= Task =
Copy the records below word for word, starting with the line that contains "right hip: (314, 758, 5)" and ending after the final line of the records, with both of those lines included.

= Source material =
· · · ·

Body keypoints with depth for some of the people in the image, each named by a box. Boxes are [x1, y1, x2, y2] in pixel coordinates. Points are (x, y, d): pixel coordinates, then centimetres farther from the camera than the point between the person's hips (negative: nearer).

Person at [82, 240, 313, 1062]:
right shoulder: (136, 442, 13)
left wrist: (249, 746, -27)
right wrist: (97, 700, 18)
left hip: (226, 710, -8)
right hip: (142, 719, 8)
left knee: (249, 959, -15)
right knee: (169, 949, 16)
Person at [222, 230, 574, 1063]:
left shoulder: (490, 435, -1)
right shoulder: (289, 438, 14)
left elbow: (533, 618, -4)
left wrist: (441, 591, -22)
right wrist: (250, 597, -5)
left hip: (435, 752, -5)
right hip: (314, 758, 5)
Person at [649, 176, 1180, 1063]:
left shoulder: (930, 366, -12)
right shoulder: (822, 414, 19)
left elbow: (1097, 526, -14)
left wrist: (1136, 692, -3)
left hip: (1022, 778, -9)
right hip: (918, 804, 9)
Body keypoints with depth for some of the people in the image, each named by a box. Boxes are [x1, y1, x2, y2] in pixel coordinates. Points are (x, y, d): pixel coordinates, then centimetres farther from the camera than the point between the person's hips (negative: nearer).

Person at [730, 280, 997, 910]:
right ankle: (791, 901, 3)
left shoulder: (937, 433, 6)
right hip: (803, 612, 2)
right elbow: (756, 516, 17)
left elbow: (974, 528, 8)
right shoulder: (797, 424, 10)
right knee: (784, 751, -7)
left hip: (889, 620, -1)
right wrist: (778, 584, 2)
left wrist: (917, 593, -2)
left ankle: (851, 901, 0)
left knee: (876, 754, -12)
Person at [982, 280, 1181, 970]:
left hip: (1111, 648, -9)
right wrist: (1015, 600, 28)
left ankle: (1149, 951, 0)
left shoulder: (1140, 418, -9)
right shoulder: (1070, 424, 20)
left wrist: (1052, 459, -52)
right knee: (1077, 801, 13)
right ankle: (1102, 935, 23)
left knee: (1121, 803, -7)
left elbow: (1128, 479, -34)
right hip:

· · · ·

= Worked solution =
right hip: (314, 758, 5)
Person at [649, 176, 1180, 1063]:
left shoulder: (930, 366, -12)
right shoulder: (822, 414, 19)
left elbow: (1097, 526, -14)
left wrist: (1136, 692, -3)
left hip: (1022, 778, -9)
right hip: (918, 804, 9)
Body keypoints with depth for some of the people in the image, each named by a box. Boxes are [x1, y1, x2, y2] in pixel coordinates. Points are (x, y, d): pixel coordinates, then centimetres farther from the camera than the point between the person's hips (negative: nearer).

Person at [730, 280, 997, 910]:
right ankle: (791, 901, 3)
left shoulder: (937, 433, 6)
right hip: (803, 612, 2)
right elbow: (756, 516, 17)
left elbow: (974, 528, 8)
right shoulder: (797, 424, 10)
right knee: (784, 751, -7)
left hip: (889, 620, -1)
right wrist: (778, 584, 2)
left wrist: (917, 593, -2)
left ankle: (851, 901, 0)
left knee: (876, 754, -12)
Person at [982, 280, 1181, 970]:
left hip: (1111, 648, -9)
right wrist: (1015, 600, 28)
left ankle: (1149, 951, 0)
left shoulder: (1140, 418, -9)
right shoulder: (1070, 424, 20)
left wrist: (1052, 459, -52)
right knee: (1077, 801, 13)
right ankle: (1102, 935, 23)
left knee: (1121, 803, -7)
left elbow: (1128, 479, -34)
right hip:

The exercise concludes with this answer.